JOB: Each record should be written out exactly as it stands.

Source records:
◇ ◇ ◇ ◇

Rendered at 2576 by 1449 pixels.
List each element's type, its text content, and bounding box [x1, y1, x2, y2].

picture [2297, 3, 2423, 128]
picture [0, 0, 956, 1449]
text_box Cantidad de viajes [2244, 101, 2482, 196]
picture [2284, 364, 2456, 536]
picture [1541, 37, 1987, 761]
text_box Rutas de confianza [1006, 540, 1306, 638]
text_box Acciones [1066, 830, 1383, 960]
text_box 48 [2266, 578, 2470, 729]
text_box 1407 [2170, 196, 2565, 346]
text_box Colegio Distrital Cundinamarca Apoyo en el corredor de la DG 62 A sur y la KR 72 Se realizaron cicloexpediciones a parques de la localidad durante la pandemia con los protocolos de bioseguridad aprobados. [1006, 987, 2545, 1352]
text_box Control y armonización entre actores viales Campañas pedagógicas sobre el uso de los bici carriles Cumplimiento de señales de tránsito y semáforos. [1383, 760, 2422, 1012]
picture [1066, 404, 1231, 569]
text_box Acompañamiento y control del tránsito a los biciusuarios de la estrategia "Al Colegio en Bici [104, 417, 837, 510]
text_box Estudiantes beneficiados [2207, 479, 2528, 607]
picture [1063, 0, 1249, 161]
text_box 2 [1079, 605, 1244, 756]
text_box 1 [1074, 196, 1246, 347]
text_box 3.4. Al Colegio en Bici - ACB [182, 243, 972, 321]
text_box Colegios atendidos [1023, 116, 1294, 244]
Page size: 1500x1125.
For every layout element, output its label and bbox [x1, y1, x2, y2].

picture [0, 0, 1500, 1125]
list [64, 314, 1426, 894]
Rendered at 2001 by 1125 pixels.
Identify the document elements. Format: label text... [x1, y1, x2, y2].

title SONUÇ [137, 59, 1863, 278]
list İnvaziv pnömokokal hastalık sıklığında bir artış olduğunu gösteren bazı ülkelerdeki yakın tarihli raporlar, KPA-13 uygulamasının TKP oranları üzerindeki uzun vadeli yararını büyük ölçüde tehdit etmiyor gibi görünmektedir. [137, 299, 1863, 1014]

◇ ◇ ◇ ◇

SOLUTION TO THIS TASK:
Rendered at 2576 by 1449 pixels.
List each element's type, its text content, and bounding box [x1, y1, x2, y2].

picture [2297, 3, 2423, 128]
picture [0, 0, 956, 1449]
text_box Cantidad de viajes [2244, 101, 2482, 196]
picture [2284, 364, 2456, 536]
picture [1541, 37, 1987, 761]
text_box Rutas de confianza [1006, 540, 1306, 638]
text_box Acciones [1066, 830, 1383, 960]
text_box 48 [2266, 578, 2470, 729]
text_box 1407 [2170, 196, 2565, 346]
text_box Colegio Distrital Cundinamarca Apoyo en el corredor de la DG 62 A sur y la KR 72 Se realizaron cicloexpediciones a parques de la localidad durante la pandemia con los protocolos de bioseguridad aprobados. [1006, 987, 2545, 1352]
text_box Control y armonización entre actores viales Campañas pedagógicas sobre el uso de los bici carriles Cumplimiento de señales de tránsito y semáforos. [1383, 760, 2422, 1012]
picture [1066, 404, 1231, 569]
text_box Acompañamiento y control del tránsito a los biciusuarios de la estrategia "Al Colegio en Bici [104, 417, 837, 510]
text_box Estudiantes beneficiados [2207, 479, 2528, 607]
picture [1063, 0, 1249, 161]
text_box 2 [1079, 605, 1244, 756]
text_box 1 [1074, 196, 1246, 347]
text_box 3.4. Al Colegio en Bici - ACB [182, 243, 972, 321]
text_box Colegios atendidos [1023, 116, 1294, 244]
Page size: 1500x1125.
For every layout element, output its label and bbox [x1, y1, x2, y2].

picture [0, 0, 1500, 1125]
list [64, 314, 1426, 894]
Rendered at 2001 by 1125 pixels.
Identify the document elements. Format: label text... [x1, y1, x2, y2].

title SONUÇ [137, 59, 1863, 278]
list İnvaziv pnömokokal hastalık sıklığında bir artış olduğunu gösteren bazı ülkelerdeki yakın tarihli raporlar, KPA-13 uygulamasının TKP oranları üzerindeki uzun vadeli yararını büyük ölçüde tehdit etmiyor gibi görünmektedir. [137, 299, 1863, 1014]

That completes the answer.